**Texte support**.
'''
Le point central des interrogat­ions adressées à la DGAC est son traitement de l’alerte donnée par la compagnie Air Caraïbes en septembre 2008. Suite à deux événements de givrage de sondes sur ses propres Airbus A330, François Hersen, directeur général d’Air Caraïbes Atlantique, avait adressé une lettre à la DGAC pour signaler le risque potentiel et sa décision de changer les sondes Pitot Thales AA (les mêmes que celles de l’AF447). Pourtant, la DSC (qui deviendra la Direction de la sécurité aérienne fin 2008) ne s’était pas saisie outre mesure du sujet, se contentant de transmettr­e l’informatio­n à l’Agence européenne de la sécurité aérienne (AESA).

Pour Maxime Coffin, ce courrier « concernait exclusivem­ent » la navigabili­té avec une dimension technique et matérielle, et avait pour premier objectif de faire pression sur Airbus « qui ne donnait alors pas de réponse satisfaisa­nte » au problème posé. Selon le patron de la DSC, cela relevait donc de l’AESA, qui avait remplacé depuis 2003 les organisati­ons nationales pour le suivi des questions techniques et matérielle­s. Il avait donc transmis ce courrier à l’agence européenne et n’avait pas donné d’autre suite en attendant le retour de cette dernière. Maxime Coffin réfute donc avoir « transmis la patate chaude » comme l’a suggéré par un des avocats d’Entraide et Solidarité AF447, mais reconnaît tout de même qu’une telle démarche, avec l’envoi d’une lettre à la DSC, était exceptionn­elle de la part d’un patron de compagnie aérienne.
'''
**Travail demandé**. Poursuivez le texte sur l'alerte d'Air Caraïbes concernant les sondes Pitot, en reprenant après sa dernière phrase.

**Données fournies**.
'''
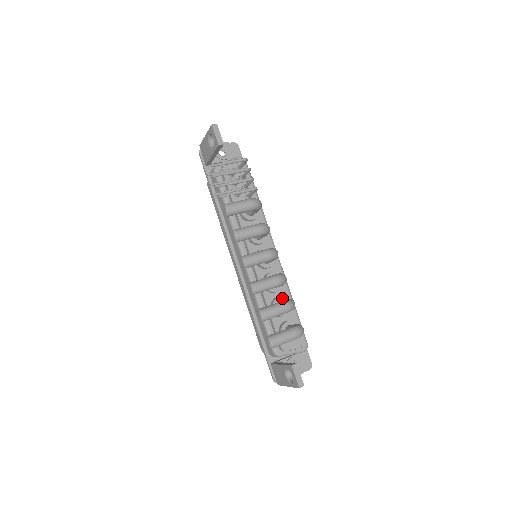
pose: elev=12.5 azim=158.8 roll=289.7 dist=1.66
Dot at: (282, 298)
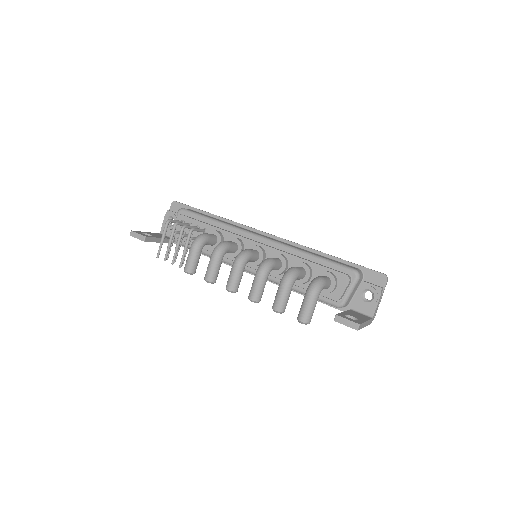
Dot at: occluded
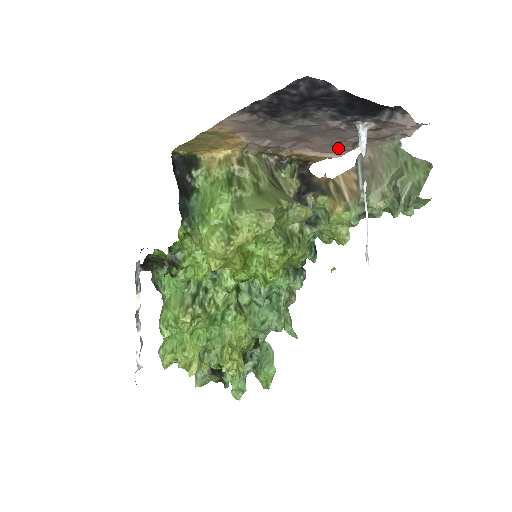
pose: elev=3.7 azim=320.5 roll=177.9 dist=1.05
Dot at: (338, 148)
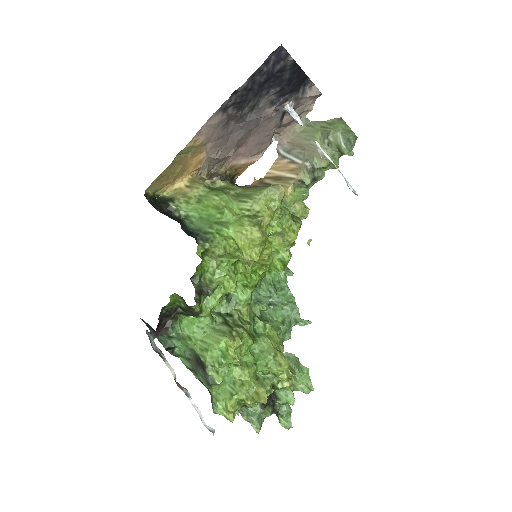
Dot at: (261, 147)
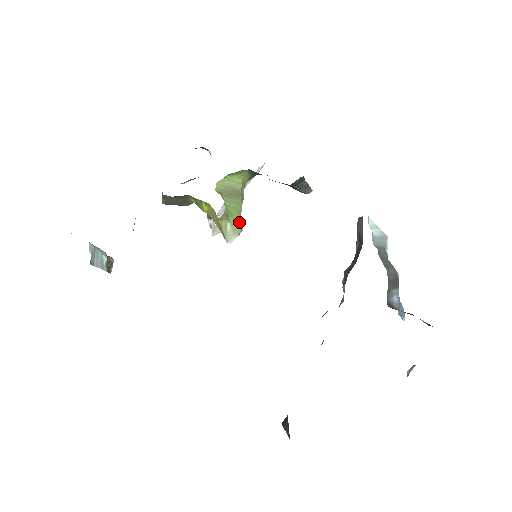
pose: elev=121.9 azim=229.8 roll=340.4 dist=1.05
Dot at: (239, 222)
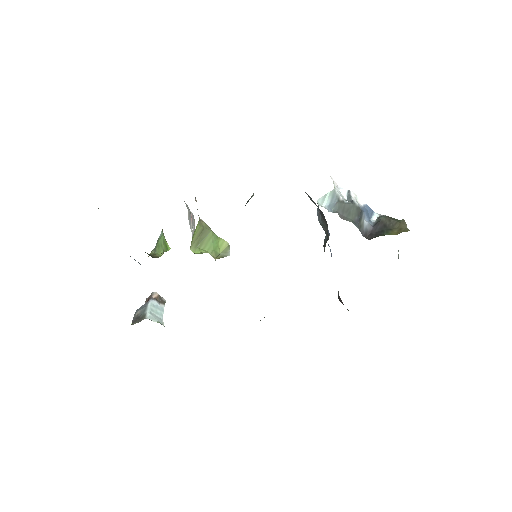
Dot at: (222, 243)
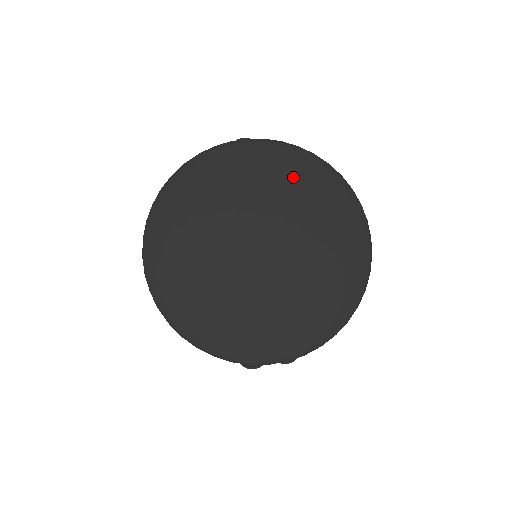
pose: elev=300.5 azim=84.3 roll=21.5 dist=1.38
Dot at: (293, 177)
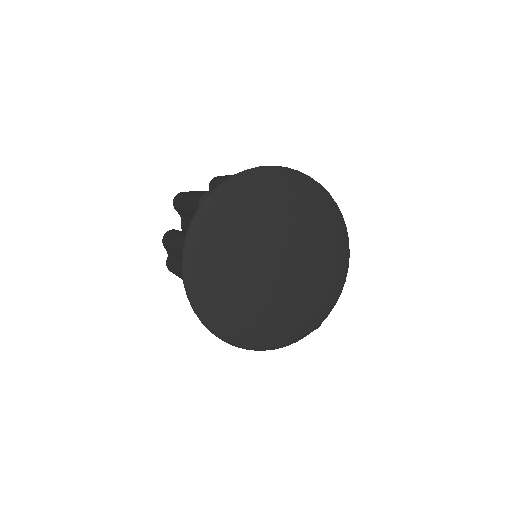
Dot at: (262, 198)
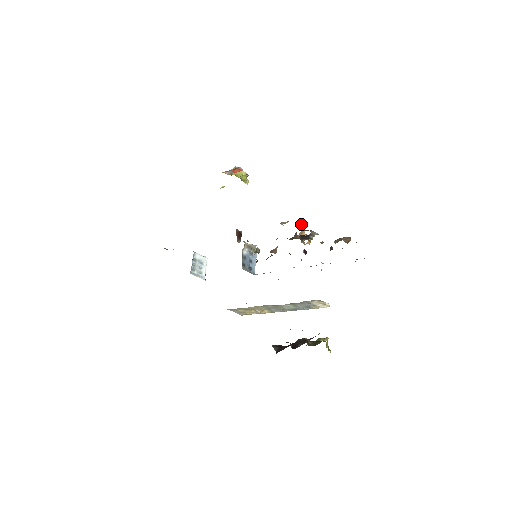
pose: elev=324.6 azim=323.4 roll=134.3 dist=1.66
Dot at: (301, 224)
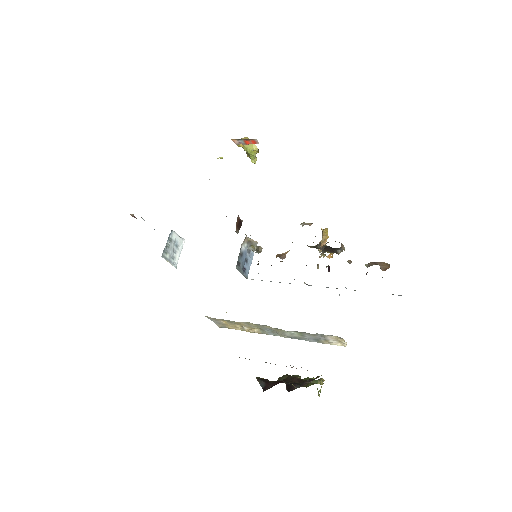
Dot at: (325, 231)
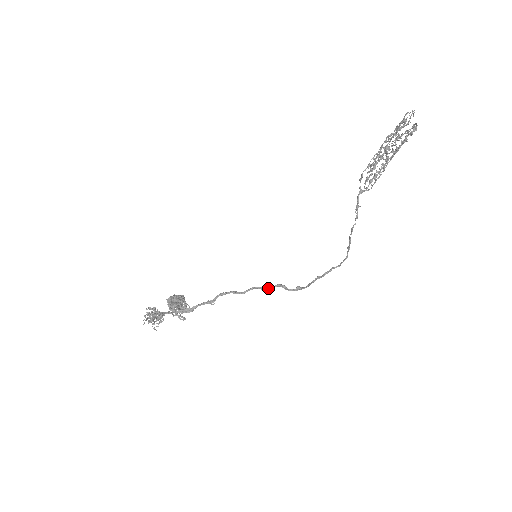
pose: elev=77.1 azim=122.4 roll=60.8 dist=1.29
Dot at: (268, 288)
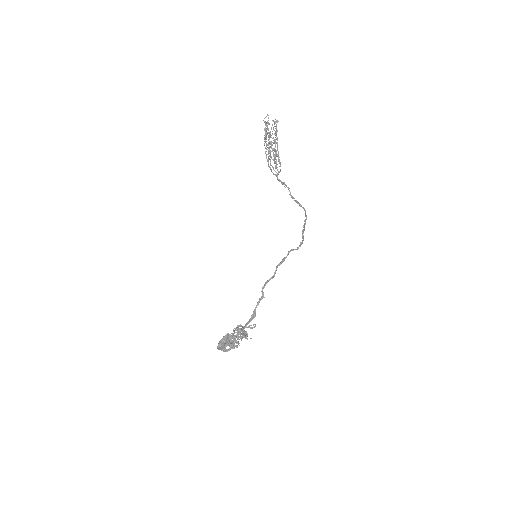
Dot at: occluded
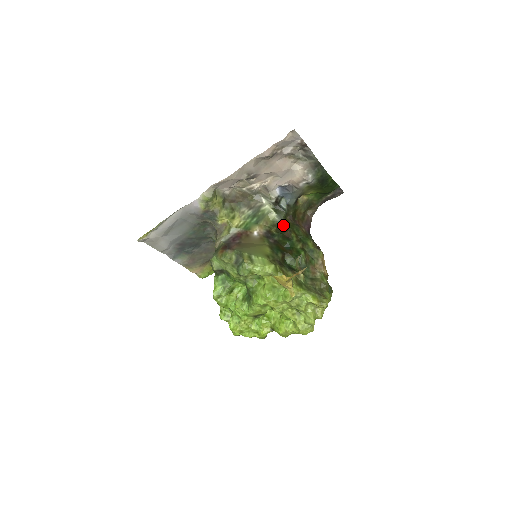
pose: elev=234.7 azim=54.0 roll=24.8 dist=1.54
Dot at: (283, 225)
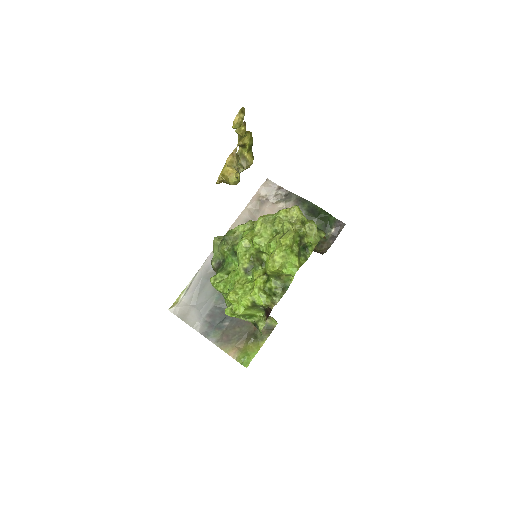
Dot at: occluded
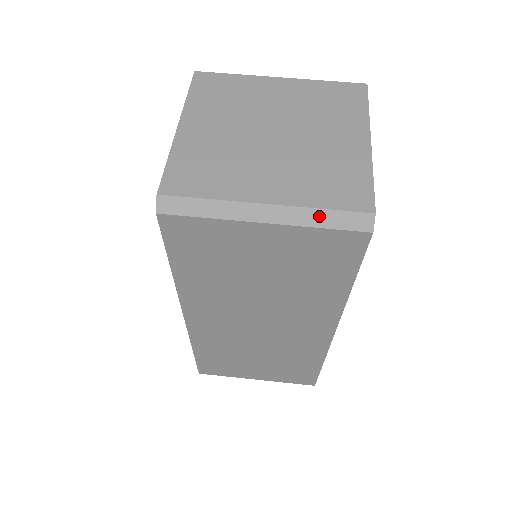
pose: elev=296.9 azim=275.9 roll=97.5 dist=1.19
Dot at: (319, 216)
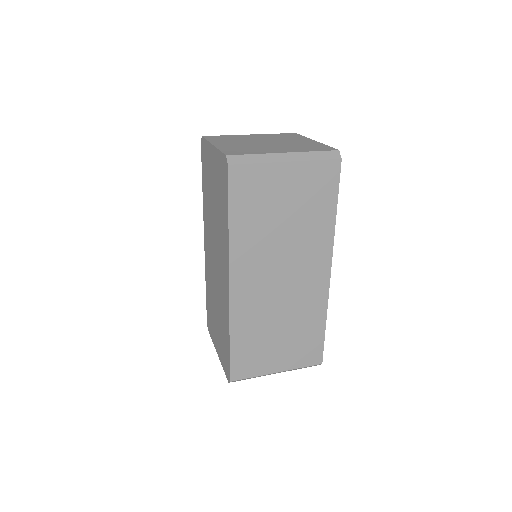
Dot at: (313, 155)
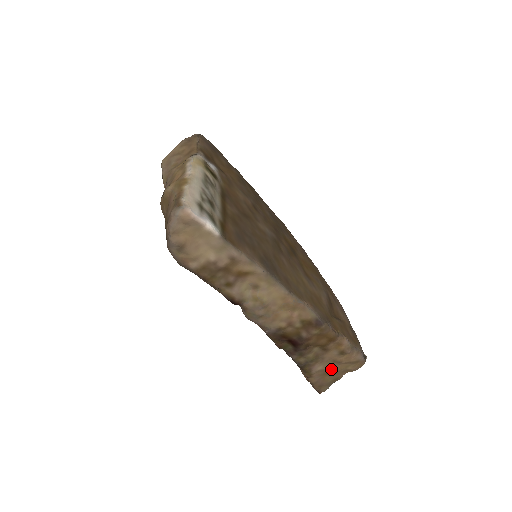
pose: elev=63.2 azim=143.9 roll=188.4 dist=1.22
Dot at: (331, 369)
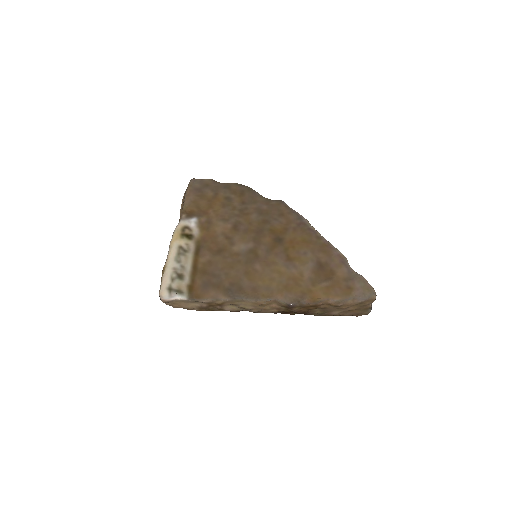
Dot at: (348, 310)
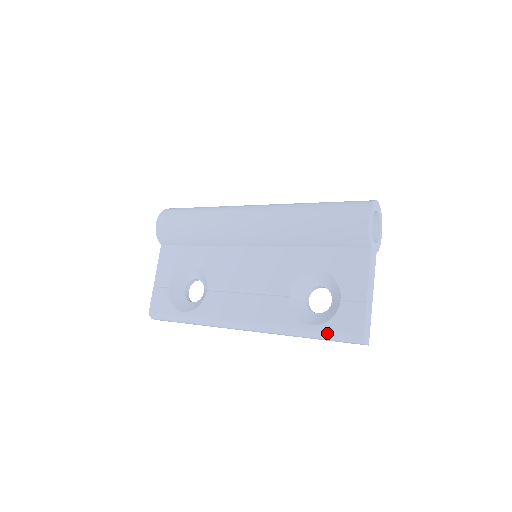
'''
**Réponse**.
Pour sa part, Bernard Marcou voit dans cette lettre l’expression d’une « exaspérati­on » de la part des compagnies aériennes devant les difficulté­s d’Airbus à trouver une solution. S’il reconnaît que la DSC puis la DSAC étaient au courant de ces évènement multiples ou des complainte­s à l’encontre d’Airbus, il estime qu’il n’avait pas été alerté sur le fait que cela pouvait être un événement grave, et que dans l’état des choses, les compagnies avaient fait ce qu’elles devaient faire : informer les personnels et discuter d’une solution avec le constructe­ur.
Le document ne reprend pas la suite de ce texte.